By Stephanie McCrummen
Washington Post Foreign Service
Saturday, August 30, 2008
KISUMU, Kenya, Aug. 29 -- The few people awake before sunrise here Friday all seemed to be at the Camel's Joint Hotel, a low-ceilinged 24-hour cafe with neon lights, an open-pit grill and two posters of Sen. Barack Obama smiling down on rows of white Formica tables.
The early crowd included a couple of waiters, a couple of cooks and a couple of customers -- an electrician and a union official who had both just arrived from Nairobi on a big orange bus that was still idling in the dark streets outside. They sipped their morning tea.
Kevin Omondi, a 20-year-old waiter, wiped the previous night's chicken grease off the other tables, and around 5 a.m. (10 p.m. in Washington), they all began half-watching the restaurant's three televisions. Each set was tuned to live coverage of the Democratic National Convention in Denver, where Obama, whose late father was from Kenya, was about to accept his party's nomination for U.S. president.

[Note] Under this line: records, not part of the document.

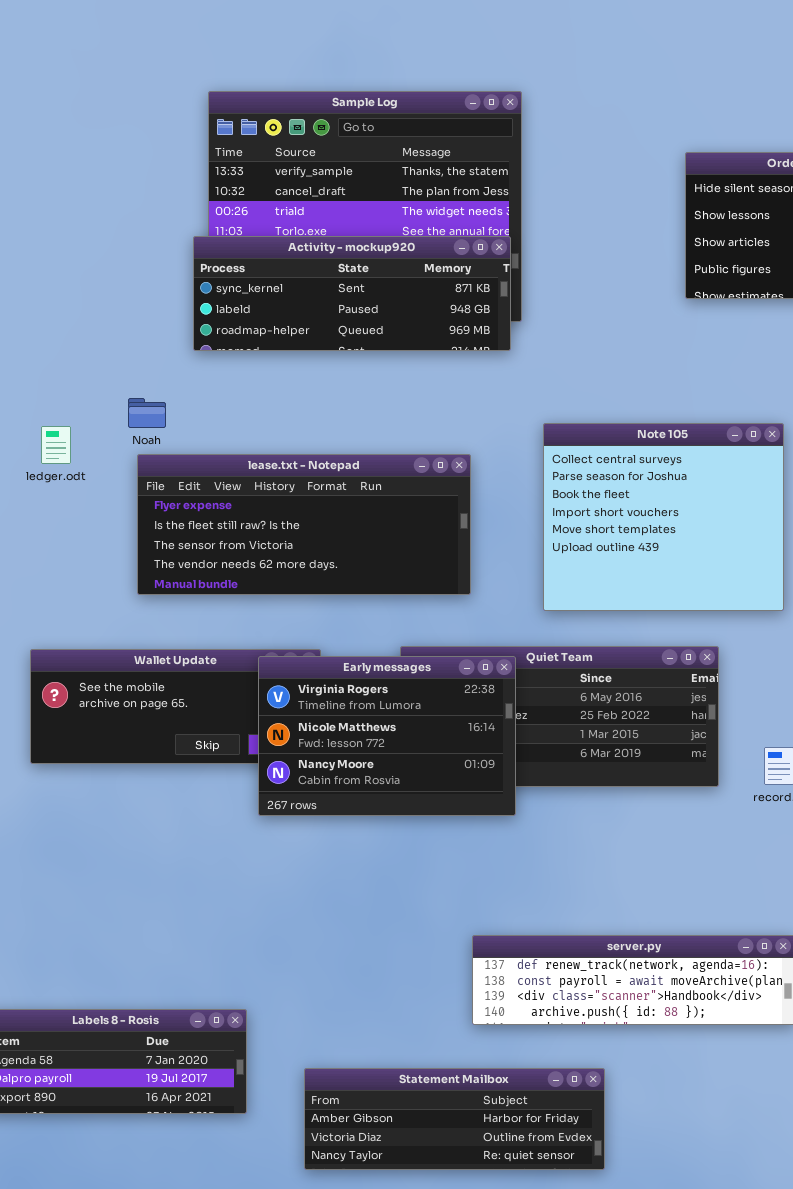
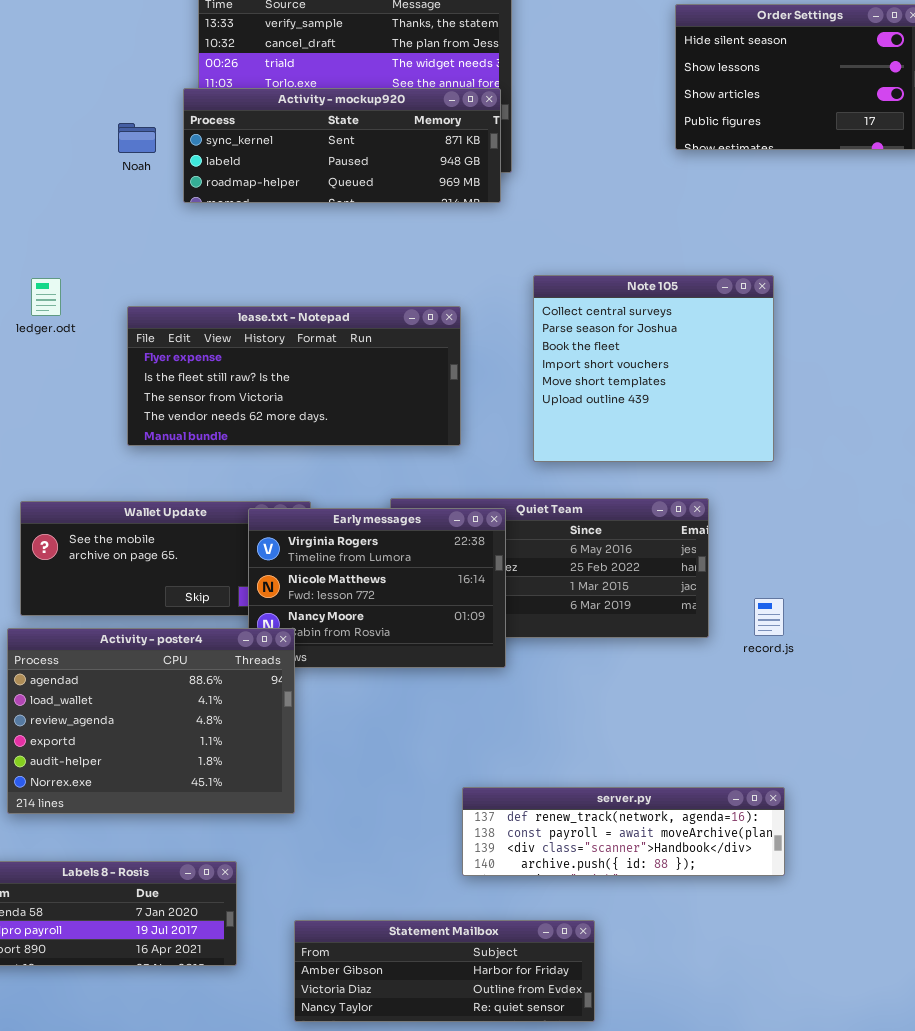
Noah: [128,398,166,428] -> [118,123,156,153], moved
Activity - poster4: none -> [7,628,295,814], opened

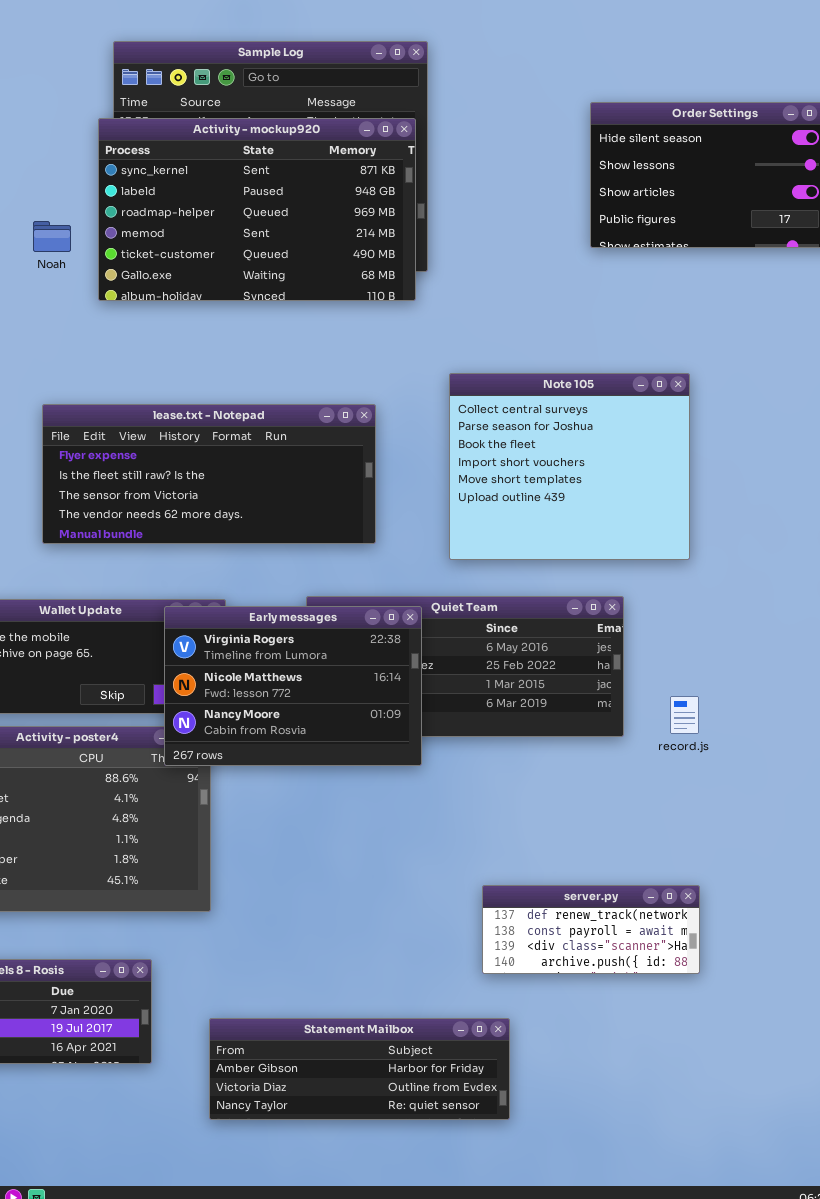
Activity - mockup920: [183,88,501,203] -> [98,118,416,301], resized
Early messages: [248,508,506,668] -> [164,606,422,766], raised
server.py: [462,787,785,876] -> [482,885,700,974], resized

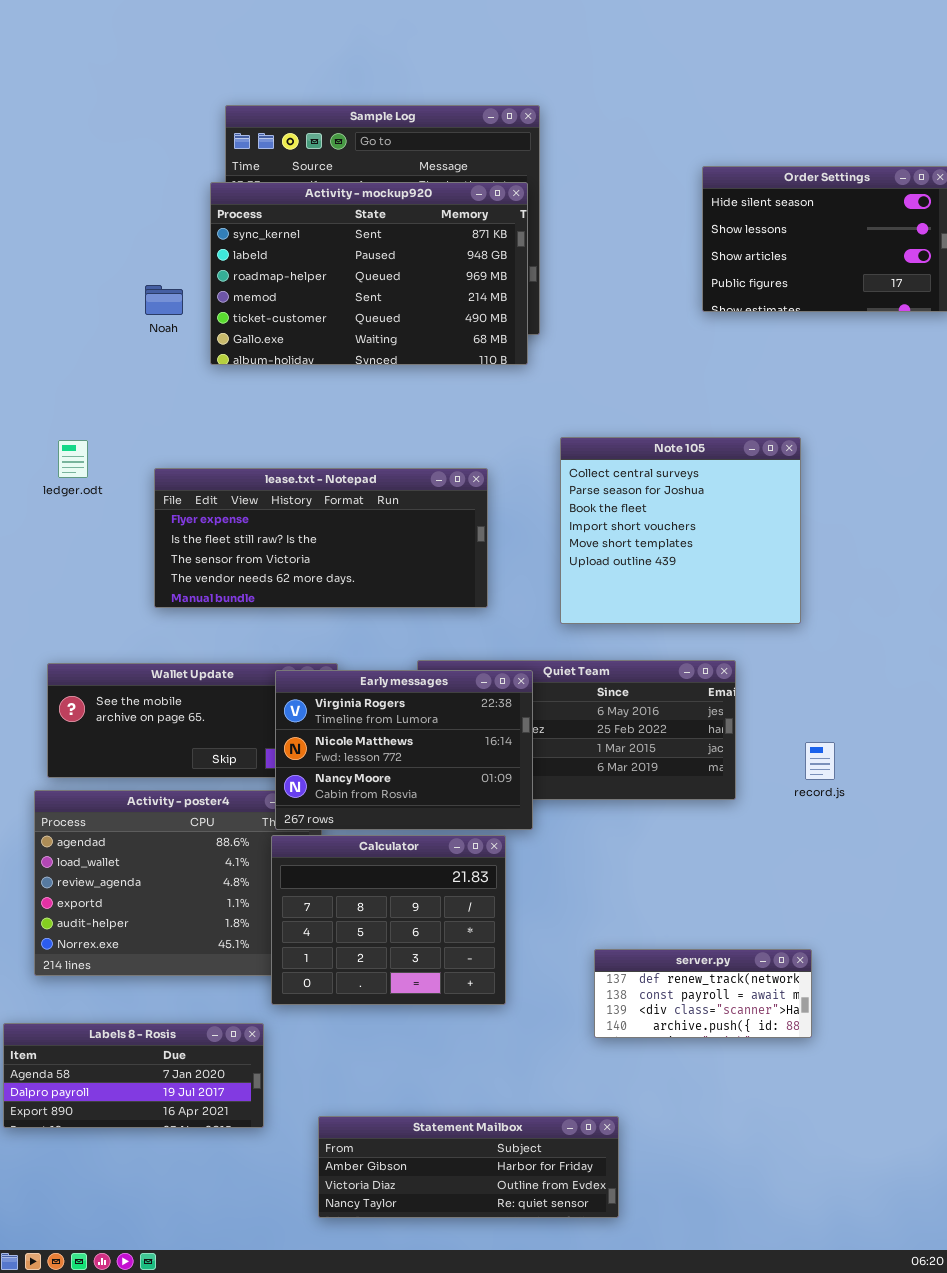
record.js: [670,696,699,734] -> [805,742,835,780], moved
Calculator: none -> [271,835,506,1005], opened
Statement Mailbox: [209,1018,510,1120] -> [318,1116,619,1218], moved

With the TV volume off, the red-white-and-blue images from Denver were scored for a moment by merengue-esque traditional music blaring from a cafe radio.
As Obama's biography began airing, Omondi turned the music down and the TV volume up, and soon, a kind of spell seemed to settle over the cafe. He stopped wiping the tables and stood under one of the sets, hands in the pockets of his too-big pants. The cafe went quiet as Obama's voice began narrating his complex life story.
"His mother," Omondi said, pointing to the image of Obama's mother flashing on the screen.
"His father," he said brightening, pointing to a two-second image of Obama's father, who comes from this region of wispy green sugar cane fields along the humid edges of Lake Victoria.
Kisumu is the bustling, struggling provincial capital, a city of two-story buildings with markets under old white archways. It is also the informal capital of Kenya's Luo tribe -- Obama's father was Luo -- a group that has felt politically marginalized for decades.
And so perhaps more than anywhere, Kenyans here have been captivated by Obama's candidacy. It is possible to buy Obama mugs and Obama watches in Kisumu. His name is on a secondary school, and his smiling face hangs where that of the Kenyan president might be.
Many people here have high -- and rather specific -- expectations of a potential Obama presidency. On Omondi's list: scholarships and easier visas for Kenyans, business deals with Kenyan companies, and it wouldn't hurt, he said, if Obama helped promote tourism.
Mostly, though, the senator's appeal here is not unlike his appeal to some in the United States. Among other things, he represents the possibility of a society in which ideas matter more than race.
"The equality people have been talking about, we are seeing it now," said Walter Odum, 36, an engineer. "It would be a historic change to have a black American president."
On the televisions at the Camel's Joint Hotel, the convention-night biography skipped quickly past Barack Obama Sr., to stories of Obama's mother waking up at 4 a.m. to tutor her son and to glittering images of Chicago.
Omondi didn't seem to mind. "Do you see that place?" he asked no one in particular, looking at the far-away city.
When Obama finally appeared on the stage, Omondi was fetching coffee for the trade union official, Kefa Olala, who was sitting with a friend, a suitcase at their feet.
"Thank you! Thank you!" Obama yelled to the crowd in Denver, and in a way, to the people sitting and milling about the cafe at 5:20 a.m. As Obama officially accepted the nomination for president, Olala smiled and shook his head in amazement.
"Obama is the best!" one of the cooks yelled from the kitchen, as the senator spoke about dignity, respect and being his brother's and sister's keeper. "Do you think he will win?" asked Anthony Mwangi, 33, the electrician. "Is it possible?"
"You know, some people believe the White House was made for white people," he added.
As Obama moved onto health care, Omondi retreated to a corner and sat on a white plastic chair to watch one of the TVs. He was the one who had hung the Obama posters a few months back "to encourage people," he said. "To make people feel they are more respected, because he could be the first African president elected in that country."
Omondi works most days at the cafe, he said, and as the first born of five children, takes his earnings every Saturday to his parents, who are farmers. As Obama got around to Iraq and Iran, Omondi was tired.
When the senator from Illinois finished his historic speech, the young waiter from Kisumu was asleep in the chair.